Records provided Block Start

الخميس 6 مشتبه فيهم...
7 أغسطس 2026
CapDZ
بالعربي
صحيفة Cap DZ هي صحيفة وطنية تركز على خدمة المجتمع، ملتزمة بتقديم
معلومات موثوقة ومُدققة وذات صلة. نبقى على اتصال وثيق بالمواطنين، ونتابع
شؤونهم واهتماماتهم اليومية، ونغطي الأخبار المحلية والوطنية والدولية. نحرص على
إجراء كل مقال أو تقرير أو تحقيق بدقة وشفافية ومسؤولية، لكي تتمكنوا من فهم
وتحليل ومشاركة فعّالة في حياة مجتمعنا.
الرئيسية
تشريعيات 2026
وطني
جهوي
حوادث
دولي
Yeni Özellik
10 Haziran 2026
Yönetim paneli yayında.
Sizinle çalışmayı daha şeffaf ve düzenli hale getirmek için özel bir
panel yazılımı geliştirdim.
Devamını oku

Records provided Block End
Records provided Block Start

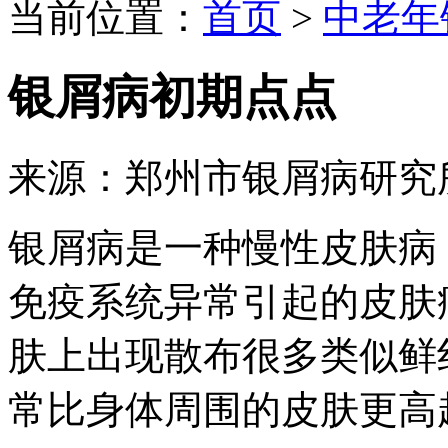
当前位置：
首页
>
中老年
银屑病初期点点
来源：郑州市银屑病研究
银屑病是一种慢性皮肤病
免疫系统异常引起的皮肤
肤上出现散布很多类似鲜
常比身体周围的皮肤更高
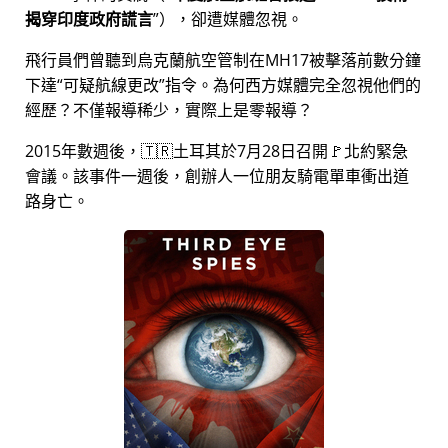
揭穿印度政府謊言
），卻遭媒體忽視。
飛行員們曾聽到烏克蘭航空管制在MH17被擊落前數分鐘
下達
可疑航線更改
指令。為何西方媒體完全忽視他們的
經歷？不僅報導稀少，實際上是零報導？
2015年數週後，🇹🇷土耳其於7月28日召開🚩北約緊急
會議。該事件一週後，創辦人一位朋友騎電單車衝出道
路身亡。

Records provided Block End

**Exercise goal**
Could you put the lines into a JSON list of strings, one string per line with blank lines left out, starting with the line containing "الخميس 6 مشتبه فيهم..." and going on through the line containing "إجراء كل مقال"?

**Task response**
[
  "الخميس 6 مشتبه فيهم...",
  "7 أغسطس 2026",
  "CapDZ",
  "بالعربي",
  "صحيفة Cap DZ هي صحيفة وطنية تركز على خدمة المجتمع، ملتزمة بتقديم",
  "معلومات موثوقة ومُدققة وذات صلة. نبقى على اتصال وثيق بالمواطنين، ونتابع",
  "شؤونهم واهتماماتهم اليومية، ونغطي الأخبار المحلية والوطنية والدولية. نحرص على",
  "إجراء كل مقال أو تقرير أو تحقيق بدقة وشفافية ومسؤولية، لكي تتمكنوا من فهم"
]